Teori medan kristal tentang senyawa koordinasi menjelaskan bahwa dalam pembentukan kompleks terjadi interaksi elektrostatik antara ion logam (atom pusat) dengan ligan. Jika ada empat ligan yang berasal dari arah yang berbeda, berinteraksi dengan atom/ion logam pusat, langsung dengan ligan akan mendapatkan pengaruh medan ligan lebih besar dibandingkan dengan orbital-orbital lainnya.

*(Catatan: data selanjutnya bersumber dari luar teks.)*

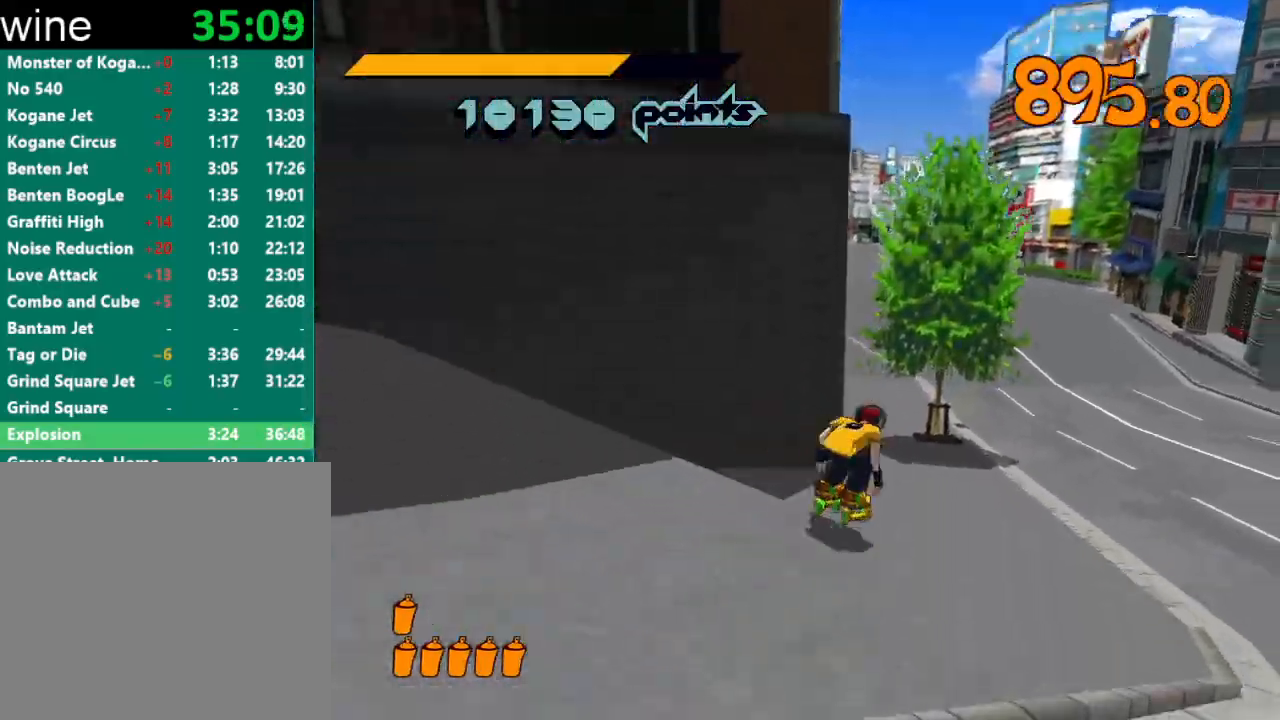
{"buttons": ["R2"], "left_stick": "up-left", "right_stick": "center", "events": [[200, "left_stick", "up"], [500, "left_stick", "up-left"]]}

Akibatnya, orbital tersebut akan mengalami peningkatan energi dan kelima sub orbital d-nya kan terpecah (splitting) menjadi dua kelompok tingkat energi. Kedua kelompok tersebut adalah : 1). Dua sub orbital (dx2 – dy2, dan dz2) yang disebut dy atau eg dengan tingkat energi yang lebih tinggi, dan 2). Tiga sub orbital (dxz, dxy, dan dyz) yang disebut de atau t2g dengan tingkat energi yang lebih rendah. Perbedaan tingkat energi ini menunjukkan bahwa teori medan kristal dapat menerangkan terjadinya perbedaan warna kompleks (Hala, 2010).
Medan listrik dari ion pusat akan mempengaruhi ligan-ligan sekelilingnya, sedang medan gabungan dari ligan-ligan akan mempengaruhi elektron-elektron dari ion pusat. Pengaruh ligan ini terutama mengenai electron d dari ion pusat dan seperti kita ketahui ion kompleks dari logam-logam transisi. Pengaruh ligan tergantung dari jenisnya, terutama pada kekuatan medan listrik dan kedudukan geometri ligan-ligan dalam kompleks (Sukardjo, 1992).
Bila medan lstrik ligan mempengaruhi kelima orbital d dengan cara yang sama, maka orbital-orbital d tersebut tetap tergenerasi, tetapi pada tingkat energi yang lebih tinggi. Medan listrik yang dihasilkan oleh ligan tergantung pada letak ligan tersebut disekeliling ion pusat. Jadi medan listrik ligan dalam struktur oktahedral, tetrahedral dan planar segiempat akan berbeda satu sama lain (Syarifuddin, 1994).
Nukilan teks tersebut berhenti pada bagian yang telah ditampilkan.